* Instructions to follow *
Copy the entries exactly. Leave out any pictures.

* Stored data entries *
Content starts
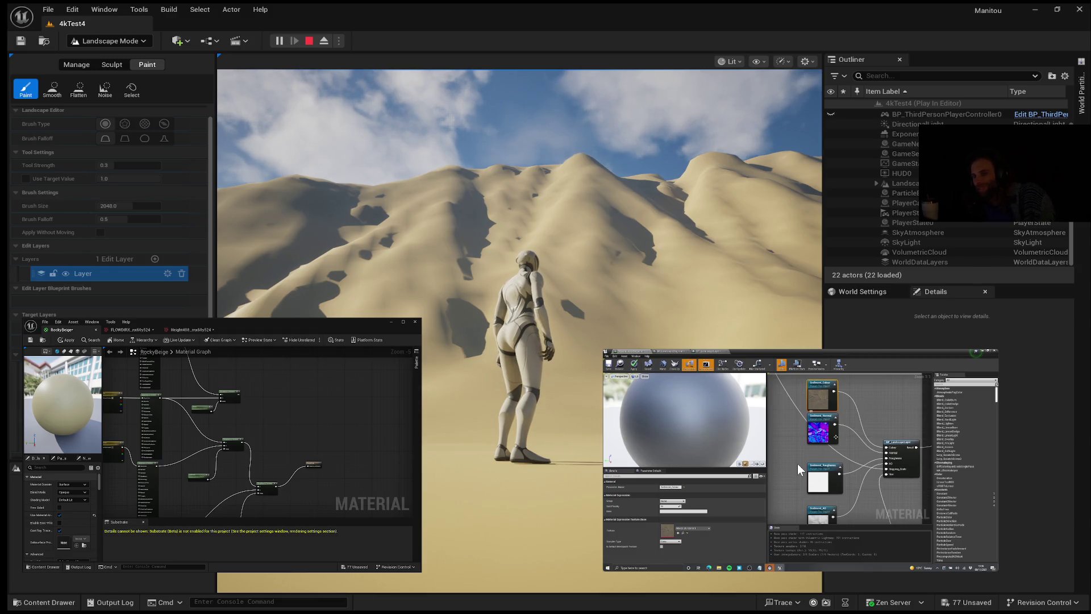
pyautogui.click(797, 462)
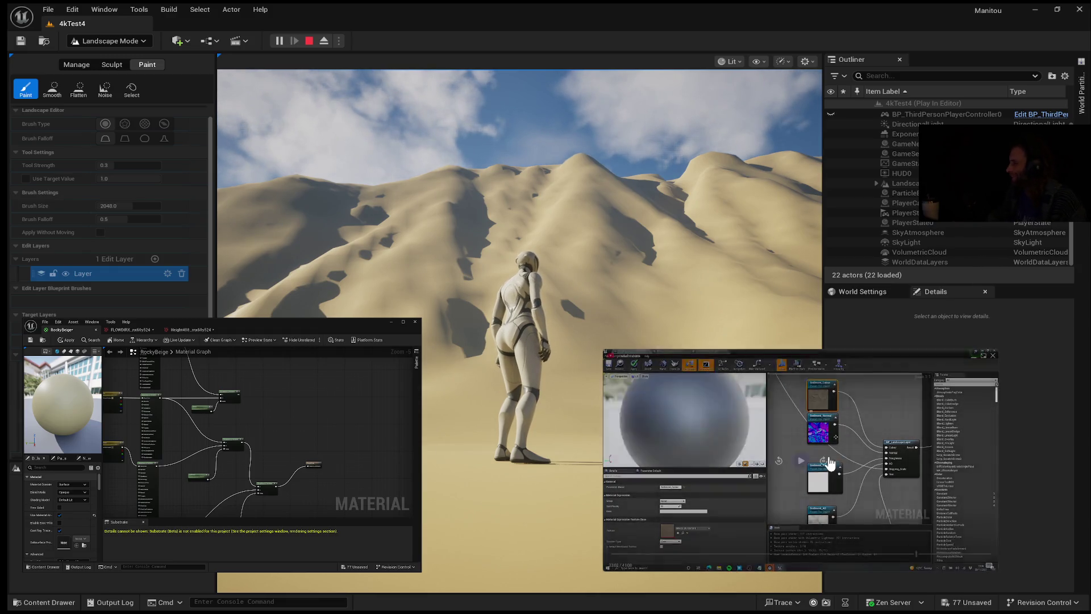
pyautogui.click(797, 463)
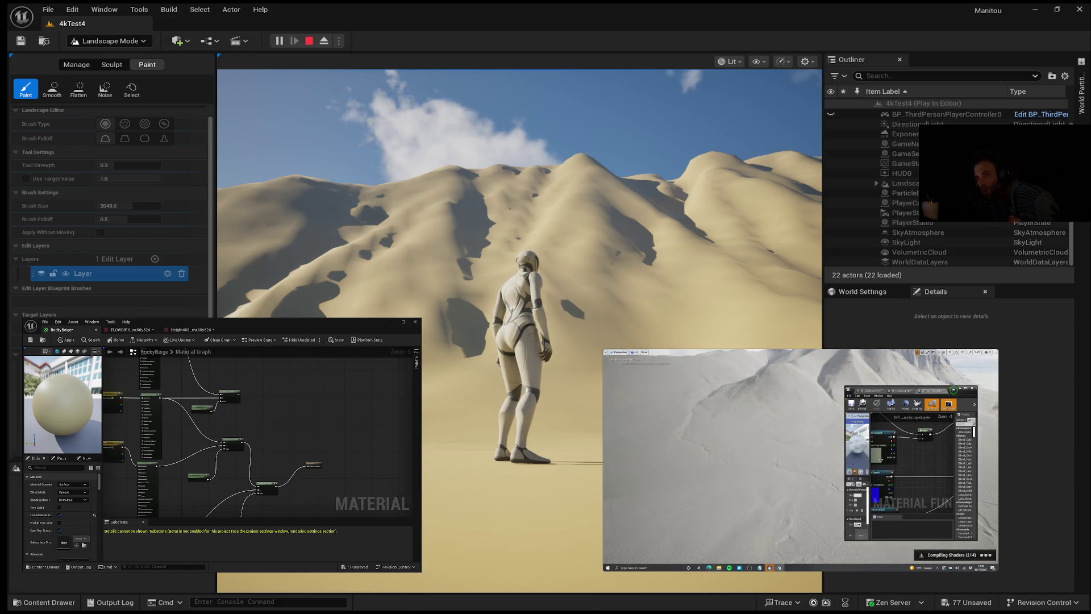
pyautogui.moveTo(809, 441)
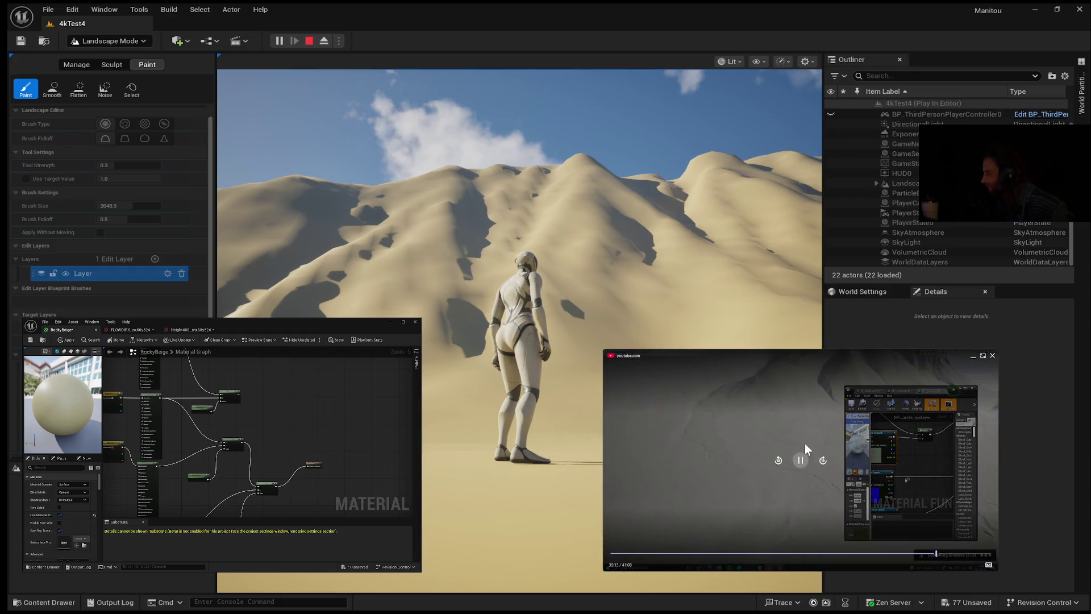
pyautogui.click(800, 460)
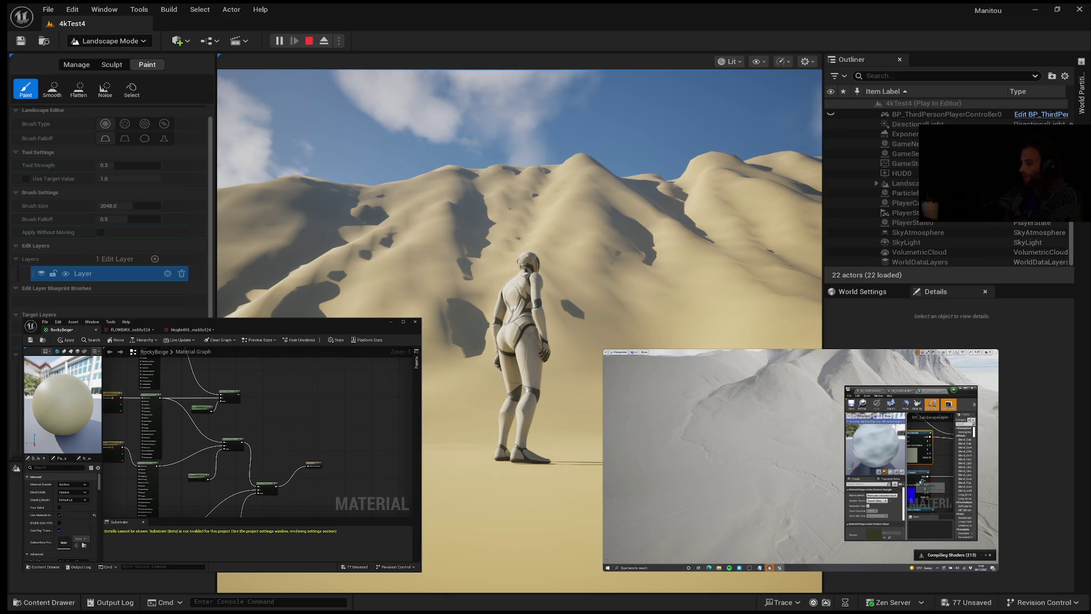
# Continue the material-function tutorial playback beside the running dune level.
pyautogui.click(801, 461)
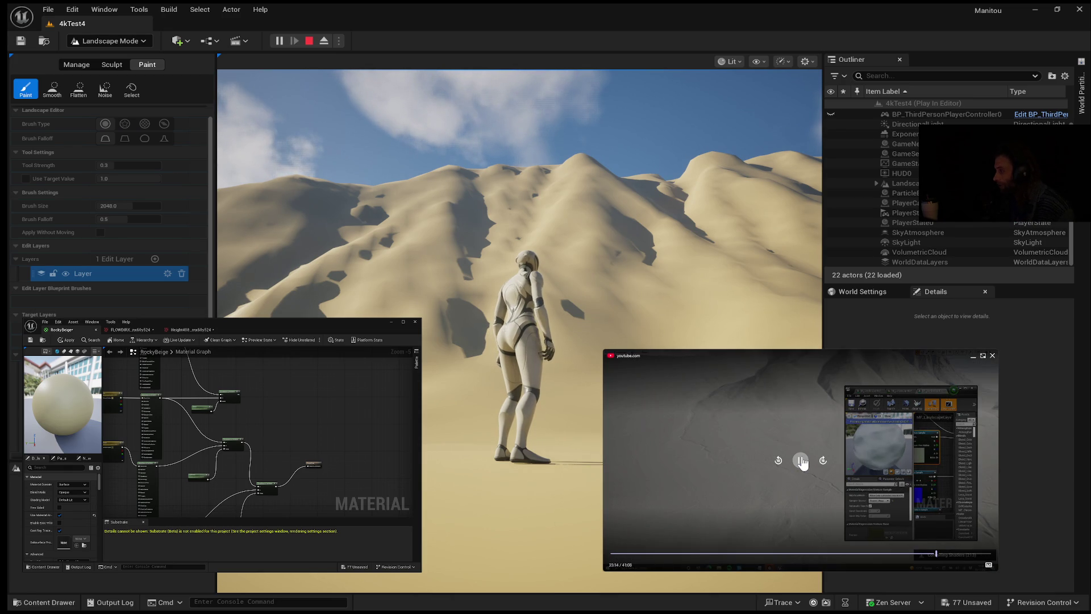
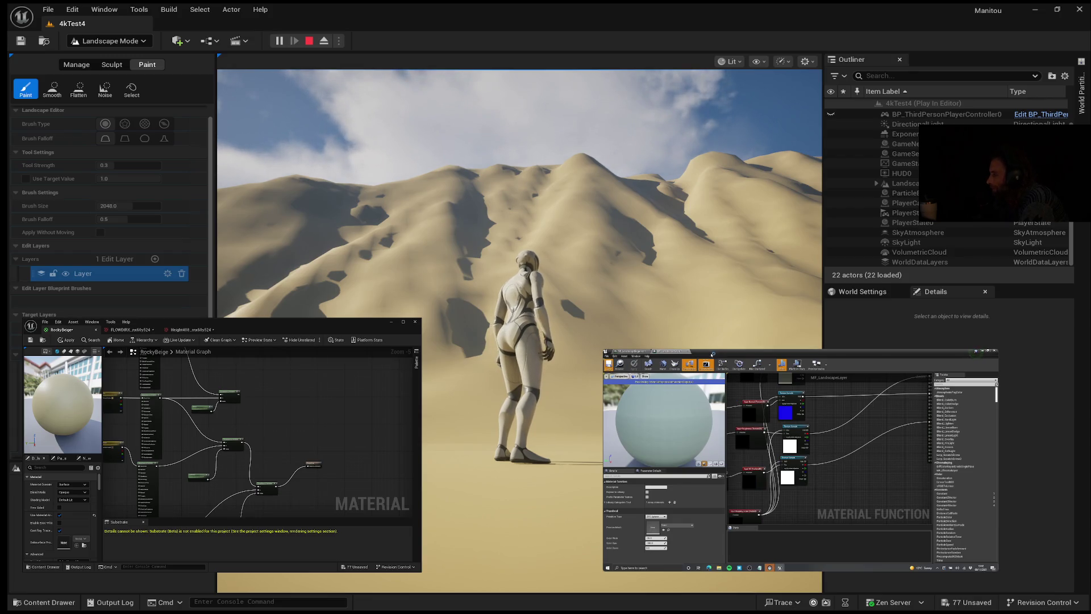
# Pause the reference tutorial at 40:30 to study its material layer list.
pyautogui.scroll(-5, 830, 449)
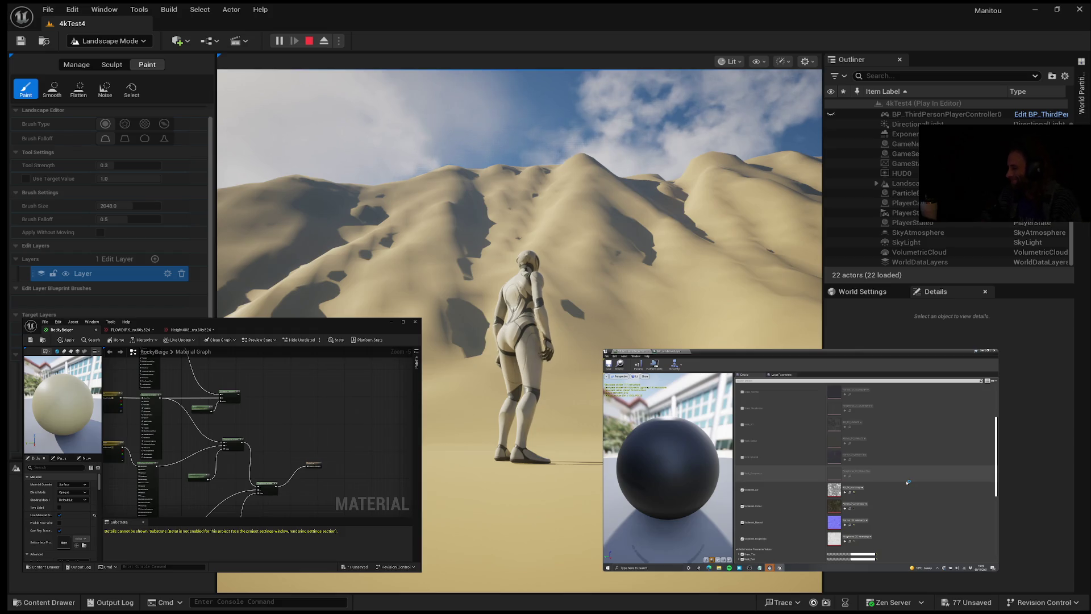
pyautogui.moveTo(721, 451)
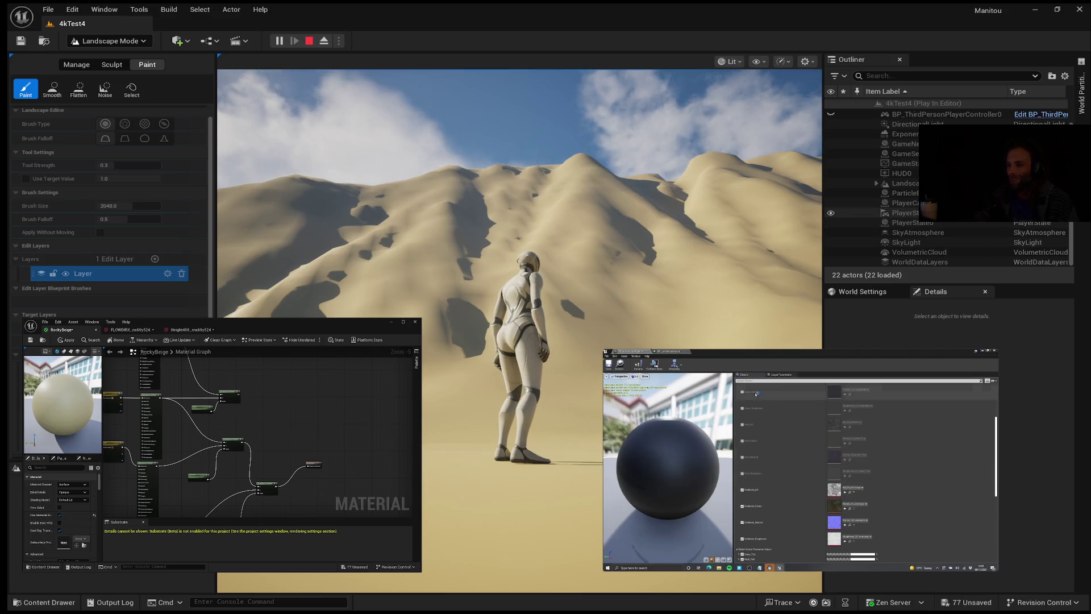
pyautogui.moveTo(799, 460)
Content ends
* Output of the task *
pyautogui.click(797, 462)
pyautogui.click(797, 463)
pyautogui.moveTo(809, 441)
pyautogui.click(800, 460)
# Continue the material-function tutorial playback beside the running dune level.
pyautogui.click(801, 461)
# Pause the reference tutorial at 40:30 to study its material layer list.
pyautogui.scroll(-5, 830, 449)
pyautogui.moveTo(721, 451)
pyautogui.moveTo(799, 460)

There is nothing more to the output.